After they rob a whorehouse, ex-prostitute Pearl follows after them, asking to join. As she and Barbee become closer, he tells her about the gold. She and Barbee have sex at a hotel where Everheart and Peak are staying, and Barbee leaves a taunting note for them. When Barbee wakes, Pearl and the map to the gold are gone, and Willie is dead. The others blame Pearl for Willie's murder, but Barbee reasons Pearl is no murderer; instead, he suggests a crazed native American is responsible. Spotswood dies next, and Barbee is haunted by nightmares of a bestial man who hunts his gang.

While Davis seeks aid from a doctor, Pearl tips off Everheart. Barbee, Davis, and Jackson come upon a man who is attacking a woman. Satisfied this is Spotswood's murderer, they kill him. When they set up camp, Jackson wanders off. As Barbee and Davis find Jackson's mutilated body, Everheart and Peak catch up to them. Peak is killed in the resulting shootout, and Davis is further wounded. Everheart chases Barbee and Davis to a barn, intending to smoke them out, but Barbee kills Everheart. Convinced his wounds are fatal, Davis reveals that the gold is at the bottom of a well.
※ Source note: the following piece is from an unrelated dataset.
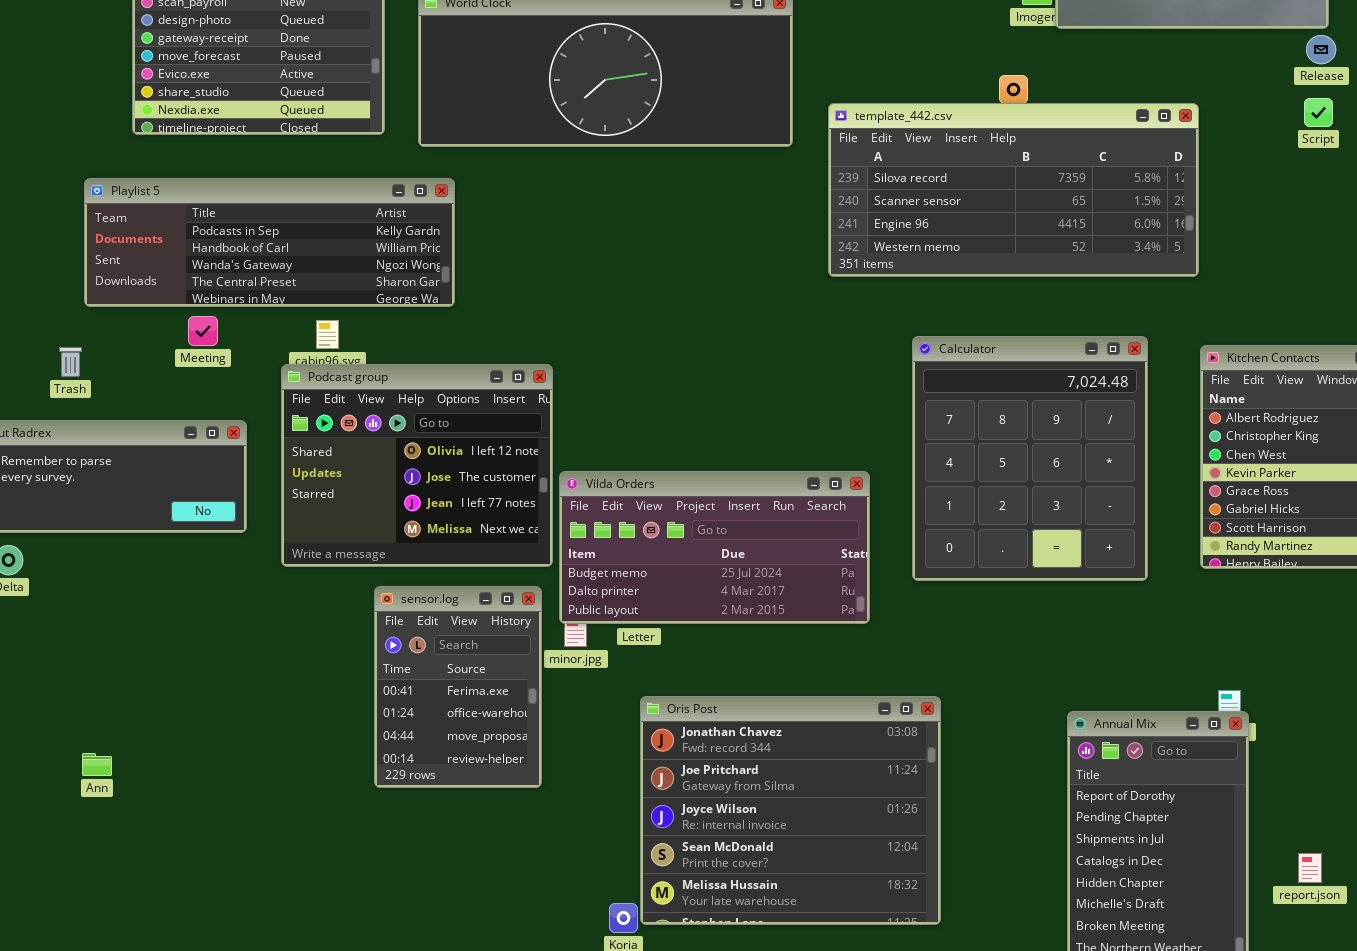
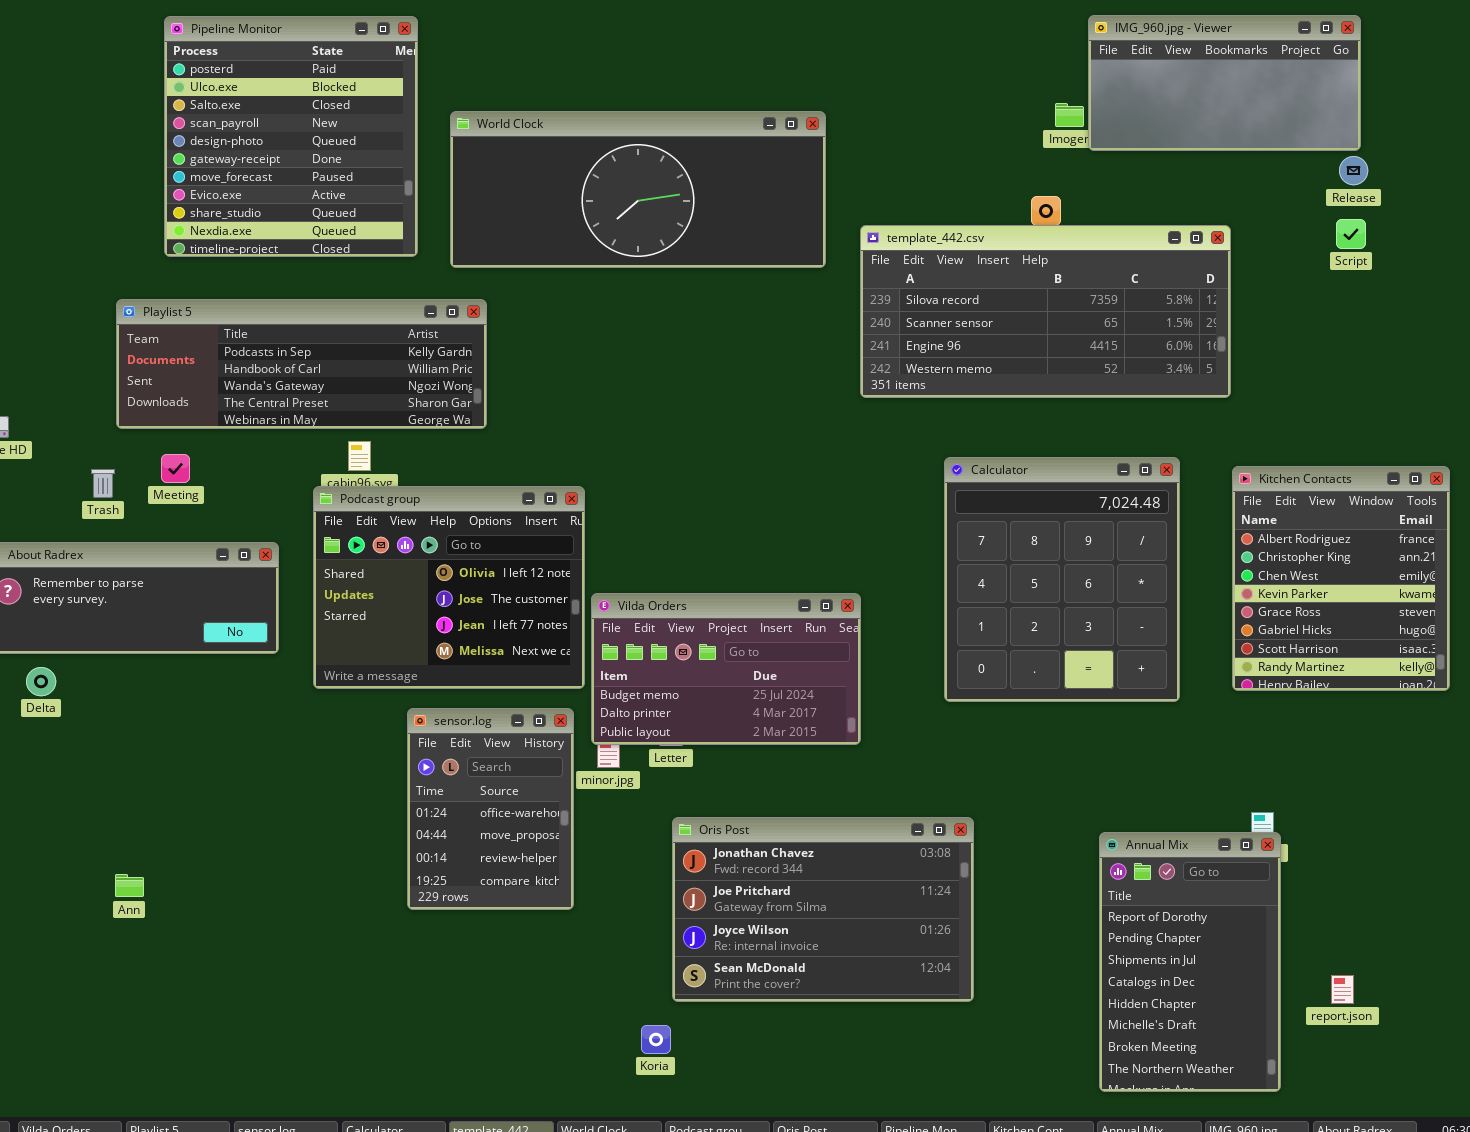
Meeting: [188,316,218,346] -> [161,454,190,483], moved
Vilda Orders: [559,471,870,624] -> [591,593,861,745], resized
sensor.log: [374,586,542,788] -> [407,708,574,910], scrolled down 1 row
Oris Post: [640,696,941,925] -> [672,817,974,1002], resized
That night, Barbee dreams of the bestial man, and wakes to find that Davis' throat has been slit. At Davis' request, Barbee mercy-kills Davis as he slowly bleeds to death.
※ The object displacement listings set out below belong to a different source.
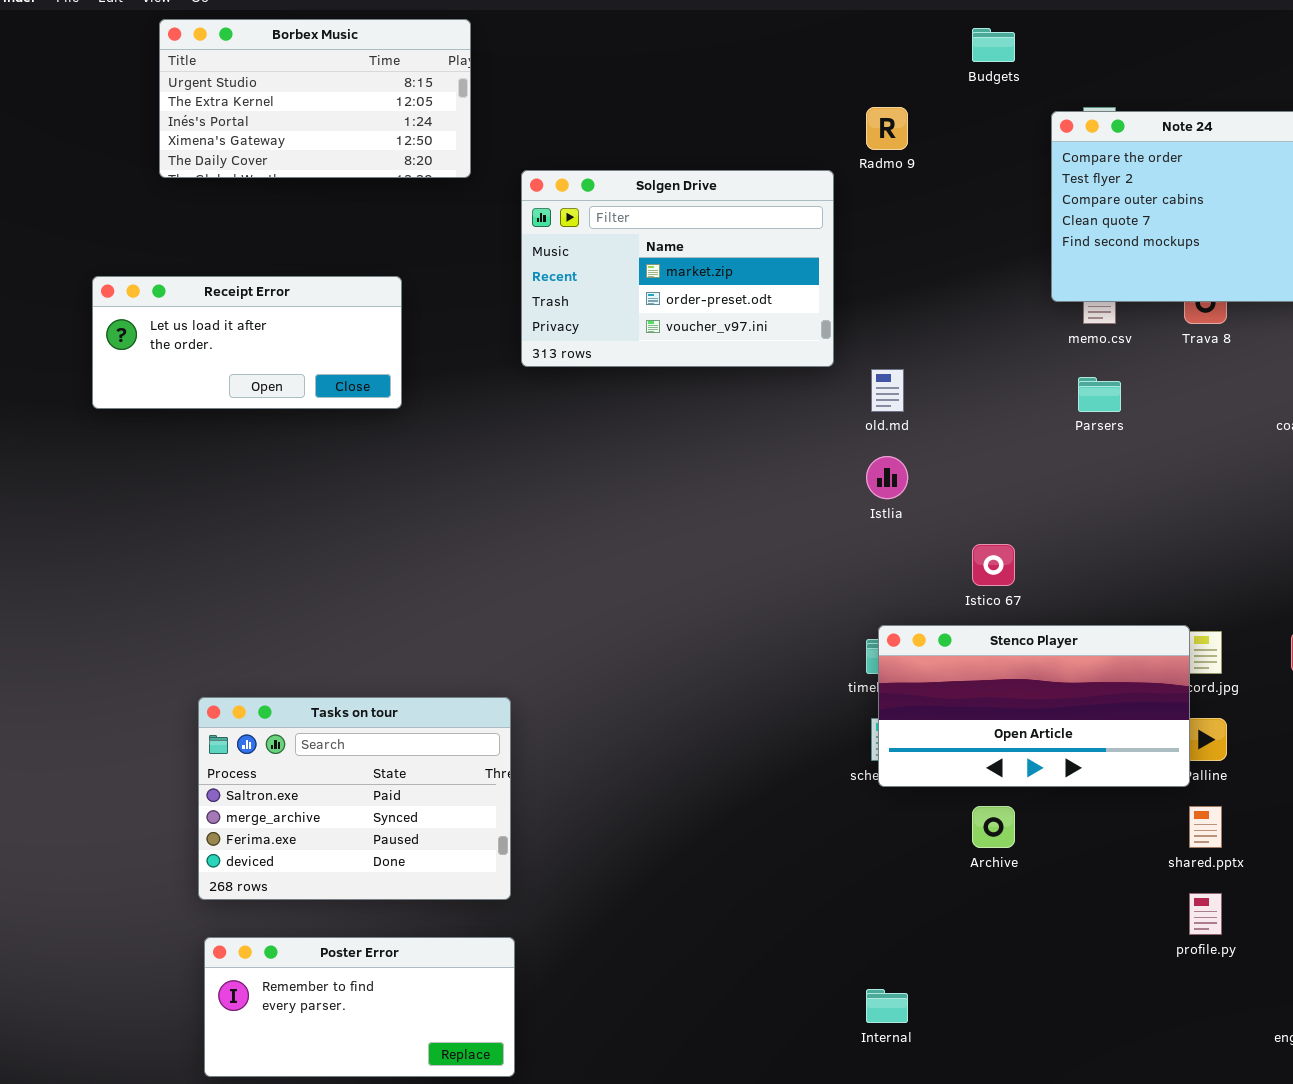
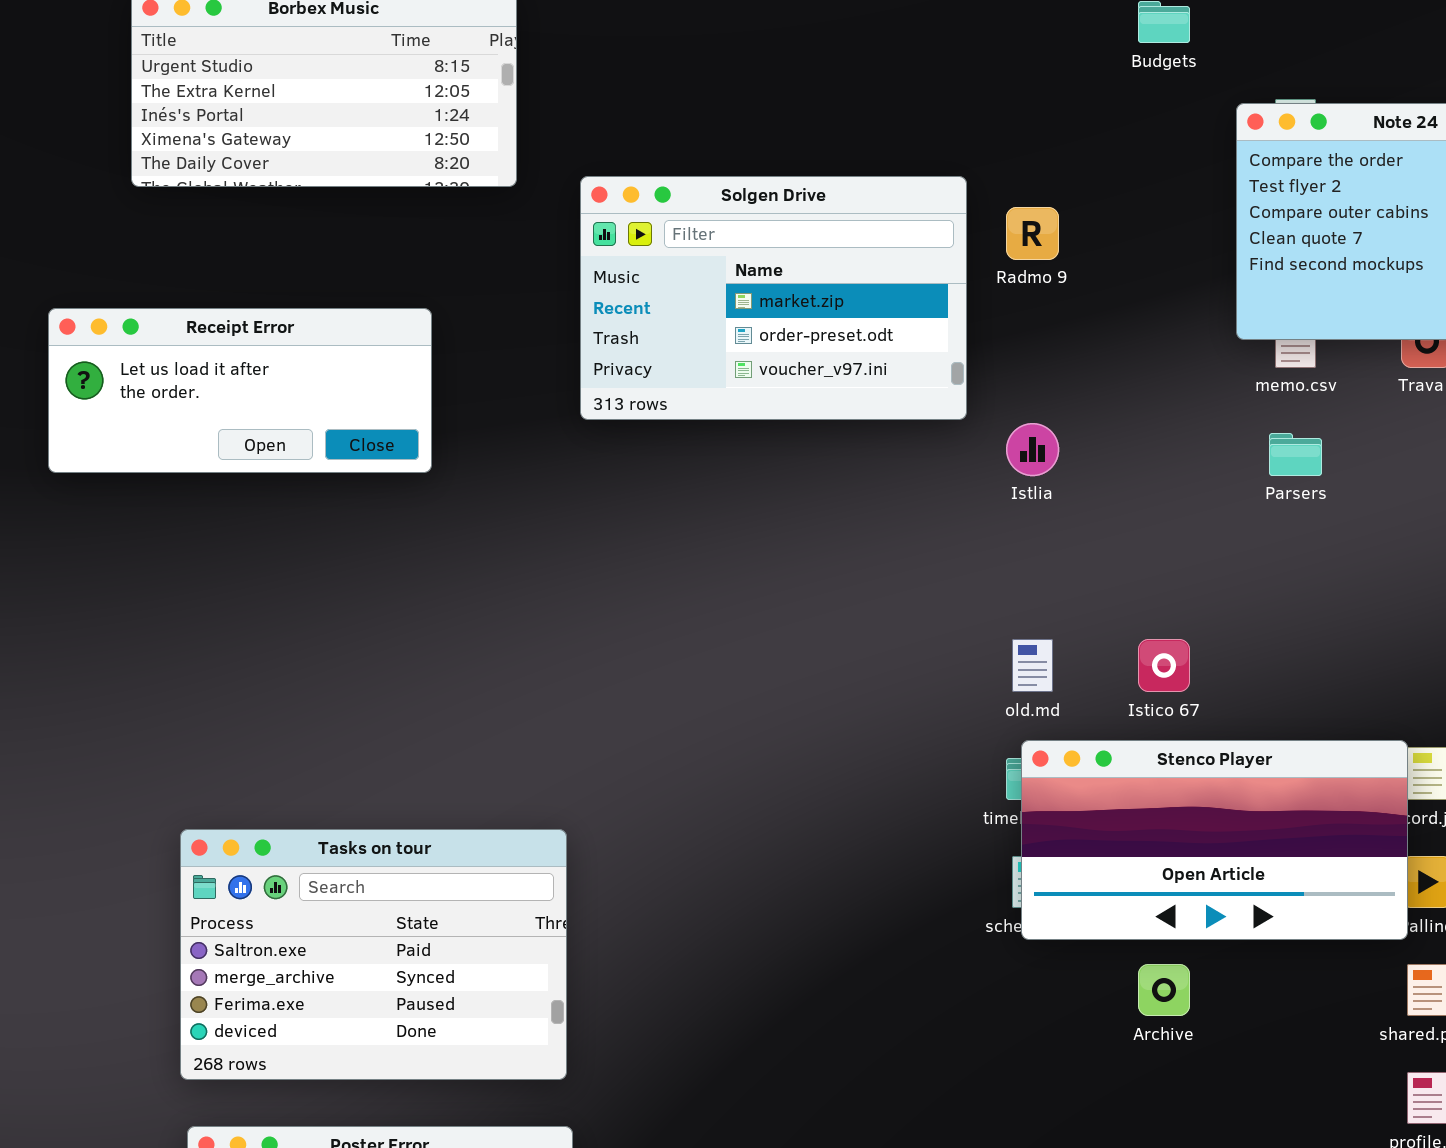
Radmo 9: [866,107,908,150] -> [1006,207,1059,260], moved
old.md: [871,369,904,412] -> [1012,639,1053,692], moved
Istlia: [866,456,908,499] -> [1006,423,1059,476], moved

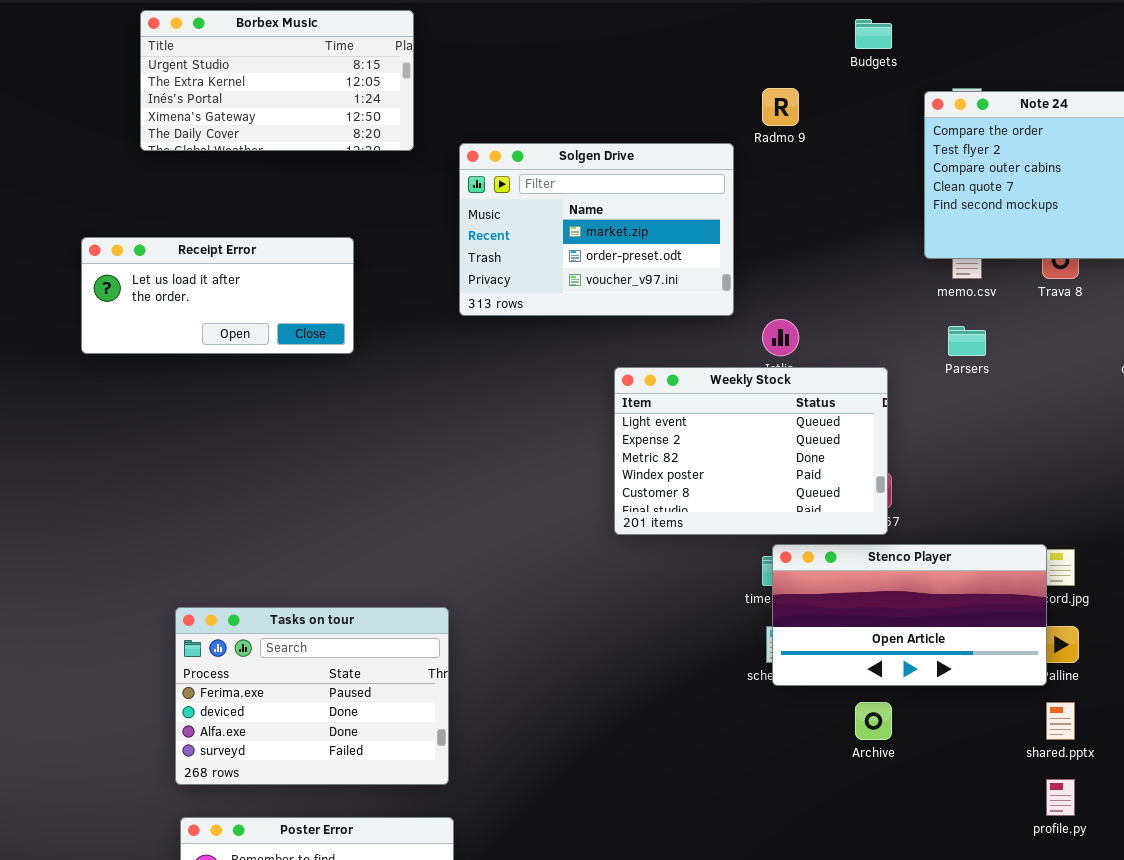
Radmo 9: [1006,207,1059,260] -> [762,88,799,126], moved
Weekly Stock: none -> [614,367,888,535], opened
Tasks on tour: [180,829,567,1080] -> [175,607,449,785], scrolled down 2 rows

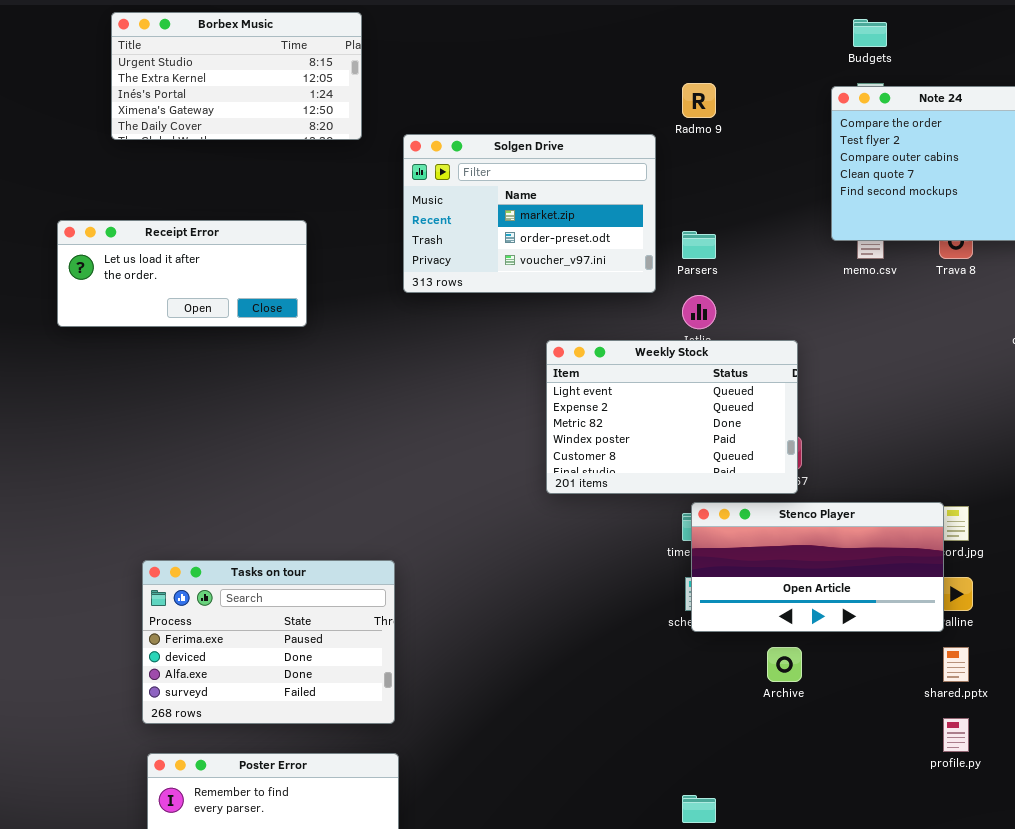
Budgets: [855,19,892,49] -> [853,19,887,47], moved
Parsers: [948,326,986,356] -> [682,231,716,259], moved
Barbee pretends to shoot himself in grief. When the killer reveals himself, Barbee is surprised to find it is one of Goebel's sons. After killing the boy, Barbee reaches the well. There, he is wounded by a bounty hunter, whom he kills. Barbee collects the gold, only to be attacked by Goebel's other son, a twin. Surprised, Barbee asks how they could be so evil at such a young age. The boy pushes the wounded Barbee into the deep well, where he finds Pearl's corpse at the bottom. The boy walks off, ignoring Barbee's cries.

== Cast ==
- Justin Meeks as Claude "Sweet Tooth" Barbee
- Paul McCarthy-Boyington as "Slap" Jack Davis
- Greg Kelly as Frank "Blockey" Jackson
- Deon Lucas as Goody Spotswood
- Bridger Zadina as Willie Carson
- Larry Grant Harbin as Tom Nixon
- Arianne Margot as Pearl
- Luce Rains as Sheriff Everheart
- Timothy McKinney as Deputy Peak
- Edwin Neal as Bargsley
- Michael Berryman as Dr. Pepperdine
- Pepe Serna as Rudy Goebel
- Gayland Williams as Ivy Goebel

== Production ==
The story was loosely inspired by the exploits of real-life outlaw Sam Bass, who operated in Texas in the nineteenth century. After Duane Graves and Justin Meeks premiered an earlier collaboration, The Wild Man of the Navidad, they pitched the concept of a gritty Western to The Weinstein Company. They said that when TWC took it seriously, they focused their attention on making a tight script. Although they lost their contacts at TWC, Kim Henkel, their former film instructor, recruited them to make Butcher Boys. After that work-for-hire experience, they returned to their own project. They said people praised their script but doubted their ability to realize it within their budgetary limitations. To do this, Meeks and Graves used as many existing locations as possible. When they had difficulty shooting in a real church, they scouted locations until they found an Old West replica church that looked realistic. Filming took a total of six weeks.

== Release ==
Kill or Be Killed premiered at the ninth Dallas International Film Festival on April 10, 2015. RLJ Entertainment released it in the United States on March 1, 2016.

== Reception ==
Richard Whittaker of The Austin Chronicle wrote that the film's uncompromising authenticity can be a detriment, as it makes the dialog difficult to understand at times. Whittaker says the film has more of a noir feel than most Westerns, and the characters, who become more realized in the second act, are mostly shades of gray. Chris Coffel of Bloody Disgusting rated it 3/5 stars and wrote that the film is worth watching despite its flaws, which include CGI blood and a somewhat confusing narrative. Though he praised the acting of Meeks and McCarthy-Boyington, Coffel said the rest of the cast "leave a lot to be desired". Mark L. Miller of Ain't It Cool News compared it to 1960s Spaghetti Westerns, saying that it also includes themes from horror films. Miller called it "one of those fantastic genre mash-ups that work because it feels authentic and real".